Firm’s finance boss ‘hopeful’ it will make a profit this year

The ESB acquired a majority 76pc stake in So Energy in 2021. Photo: Frank McGrath

John Mulligan

The ESB’s retail arm in the UK accounted for the bulk of a €109m loss posted by the group’s customer solutions division last year, the semi-state company has confirmed.

The ESB acquired a majority 76pc stake in So Energy in 2021 in exchange for €23.7m in cash and a 24pc share of UK-based ESB Energy, which was valued at €2.3m.

In 2021, the ESB impaired the goodwill of So Energy by €45.3m. An onerous contract provision of €16m that was held by So Energy was also impaired. Even before the crisis, So Energy was struggling. It made a near £16m (€18m) loss in the 12 months to the end of March 2021.

As of last autumn, So Energy was reported to have 300,000 residential customers. The ESB said on Wednesday that it now has about 600,000. It has likely benefited from the collapse and exit of rivals, whose demise was precipitated by the impact of Russia’s invasion of Ukraine on energy prices.
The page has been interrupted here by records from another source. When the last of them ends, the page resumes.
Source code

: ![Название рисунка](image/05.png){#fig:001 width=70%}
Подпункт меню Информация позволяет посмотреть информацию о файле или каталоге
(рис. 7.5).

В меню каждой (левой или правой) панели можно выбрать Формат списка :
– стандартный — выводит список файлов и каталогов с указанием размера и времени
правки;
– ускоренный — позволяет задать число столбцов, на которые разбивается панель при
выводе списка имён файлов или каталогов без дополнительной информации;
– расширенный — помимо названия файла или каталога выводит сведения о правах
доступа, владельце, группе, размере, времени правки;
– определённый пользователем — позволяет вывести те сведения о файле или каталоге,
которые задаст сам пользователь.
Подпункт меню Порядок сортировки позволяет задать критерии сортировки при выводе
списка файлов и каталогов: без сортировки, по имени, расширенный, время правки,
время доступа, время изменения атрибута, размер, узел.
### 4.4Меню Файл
About 30 residential power suppliers have exited the UK market, leaving 15.

“So Energy is one of the few true challenger brands left in the market, competing with 15 other active suppliers,” said the ESB as it released its annual results on Wednesday.

“Despite the challenges associated with the energy crisis, So Energy remains in a unique position to offer a real choice in Great Britain in the coming years, offering a renewable, innovative, digital, customer-centric experience for customers,” it insisted.

The ESB’s customer solutions unit includes Electric Ireland, its telecoms business and its e-cars business.

ESB chief financial officer Paul Stapleton confirmed on Wednesday that the “bulk” of the €109m the division lost last year was due to So Energy.

However, he said the group is hopeful that the UK retail arm will be profitable this year.

“It was a challenging year for So Energy, there’s no doubt about that,” said Mr Stapleton. “Like all retailers in the GB market, So Energy was impacted by the mandatory price caps that were put in place and the extraordinary volatility in wholesale prices.

“We believe it will be a profitable business for us this year and into the future,” he added.

Last autumn, So Energy assessed funding solutions as it dealt with soaring wholesale prices. But as wholesale prices later eased, it shelved those plans.

“Because of the change in market circumstances and the continued support from our majority shareholder… we are no longer exploring additional funding options,” said So Energy co-founder Simon Oscroft at the time.